During his plea hearing in May, Thomas admitted that he structured U.S. currency deposits into his National City Bank business account in an attempt to evade the filing of a currency transaction report. As a basis of his guilty plea, Thomas admitted to breaking up his currency deposits of $18,250 into two small deposits of $9,250 and $9,000 on February 14, 2007. He admitted that the reason he made the deposits in this manner was to evade the federal currency transaction reporting requirement.
As part of his plea, Thomas agreed to forfeit approximately $162,000 as money involved in structuring currency deposits during 2006 and 2007. Additionally, he agreed to cooperate with the IRS in the determination of his individual and business taxable income for the tax years 2005, 2006 and 2007. He owns Indi’s Fast Food Restaurants.

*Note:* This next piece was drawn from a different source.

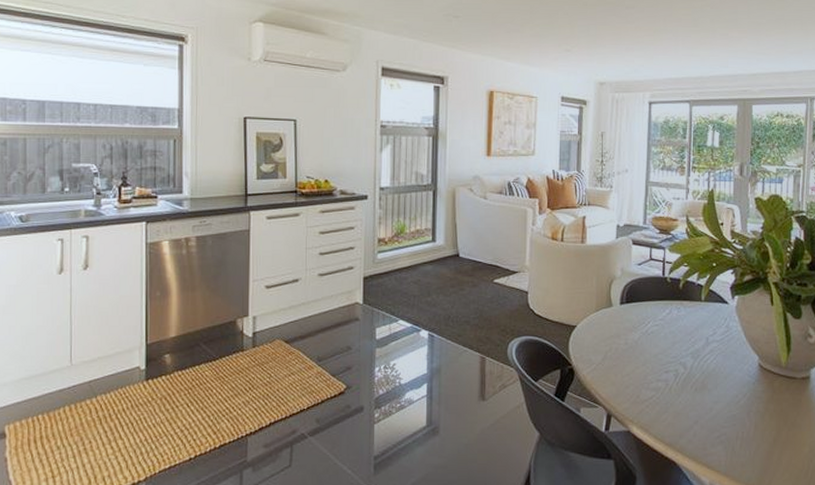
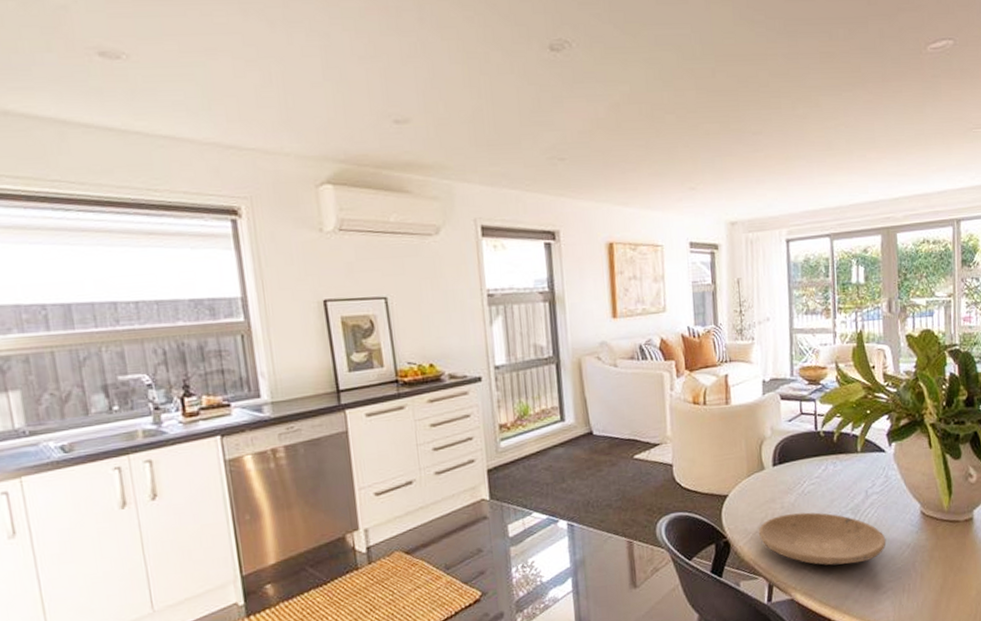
plate: none [601,351,723,405] -> present [758,512,887,566]

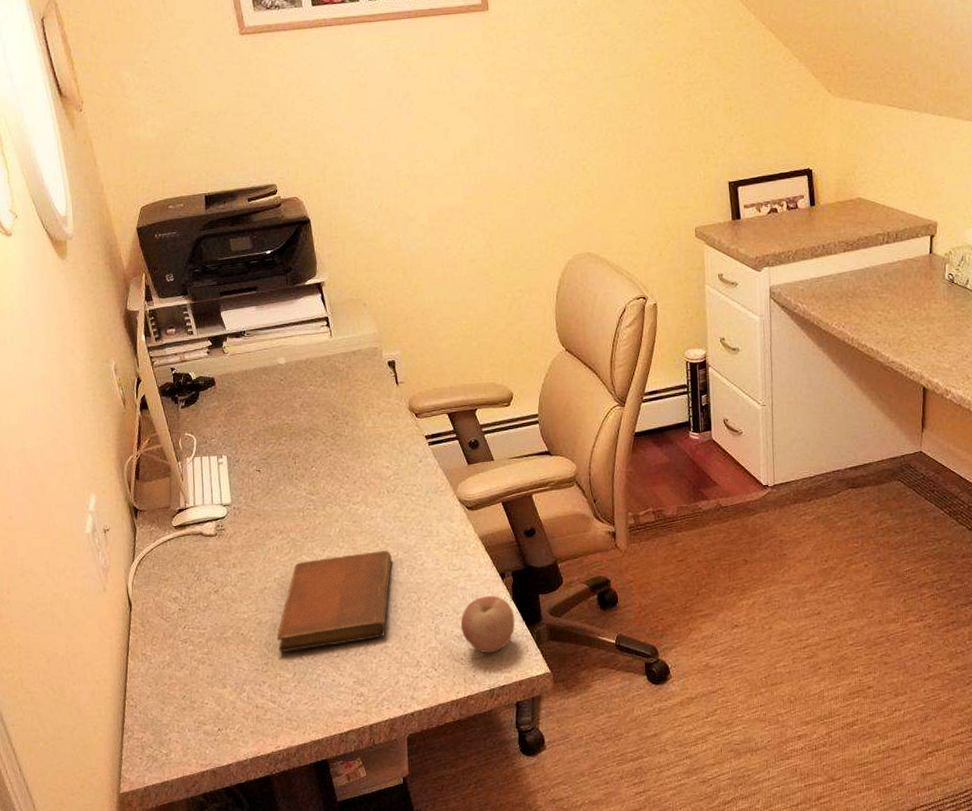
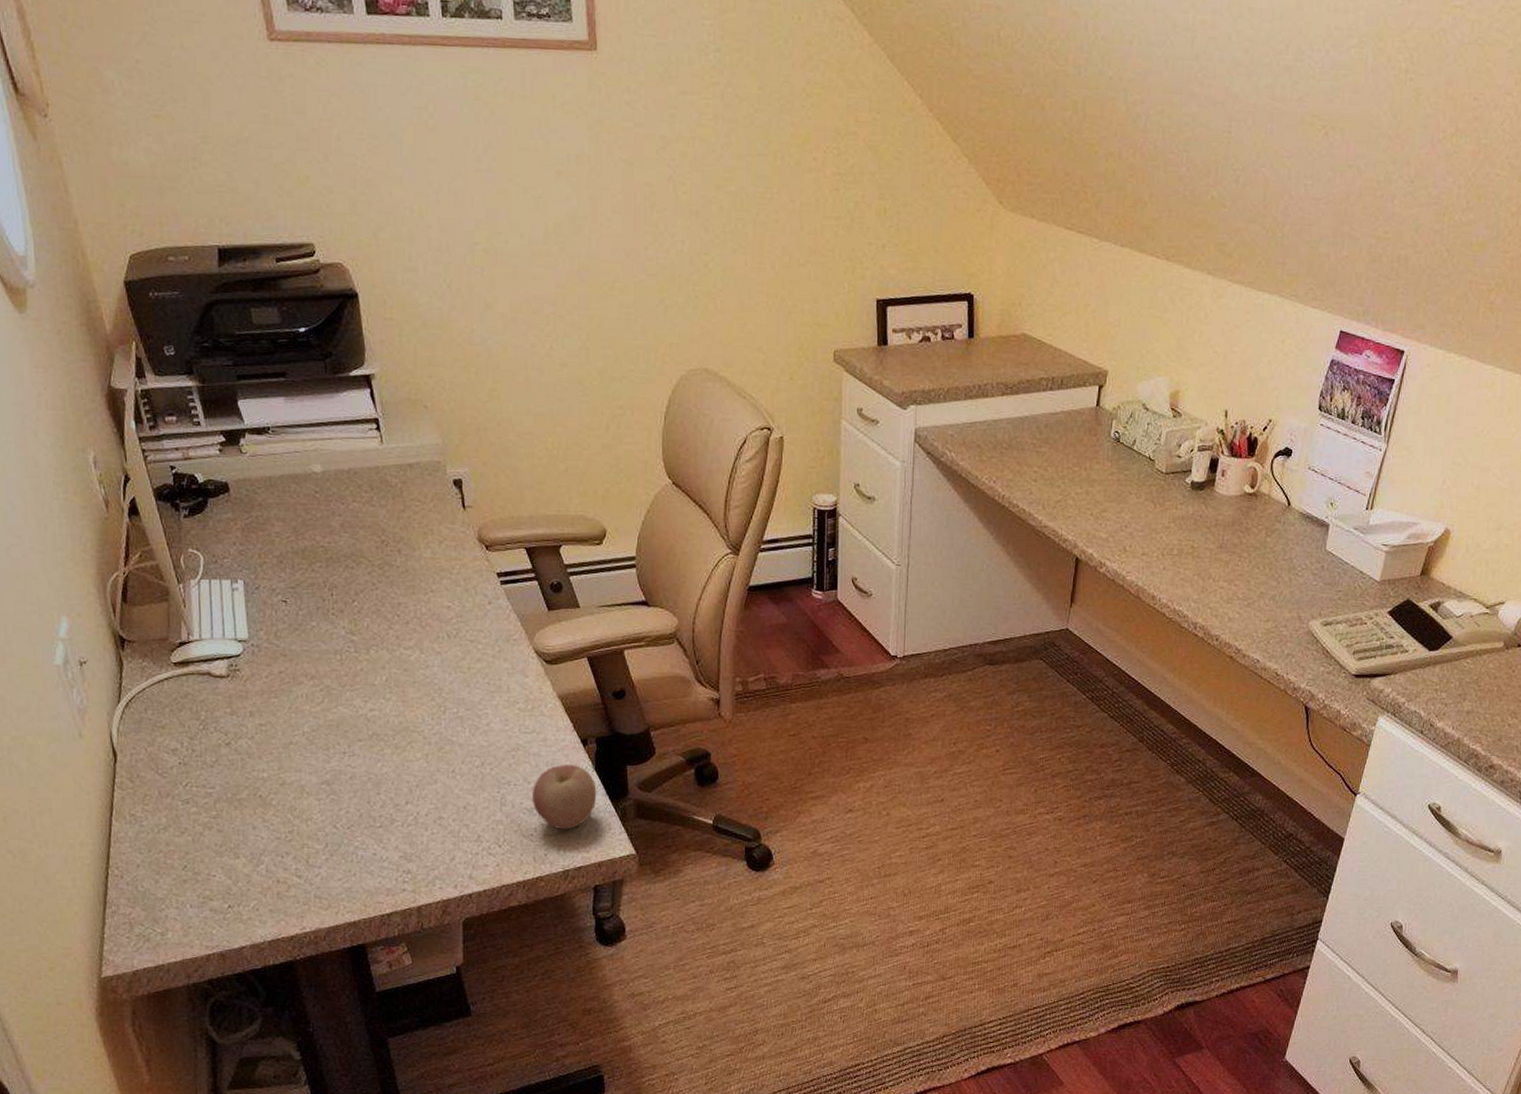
notebook: present [276,551,392,652] -> none [304,706,451,819]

Federal law requires every domestic financial institution to file a currency transaction report with the Internal Revenue Service when that institution is involved in a transaction for the payment, receipt, or transfer of over $10,000 in cash. “Structuring” a transaction to evade the federal reporting requirements is illegal. Structuring refers to the breaking up of a single transaction above the reporting threshold into two or more separate transactions for the purpose of evading a financial institution’s reporting requirement.
The case is being prosecuted by Special Assistant United States Attorney Khalid A. Kahloon and it was investigated by the Internal Revenue Service.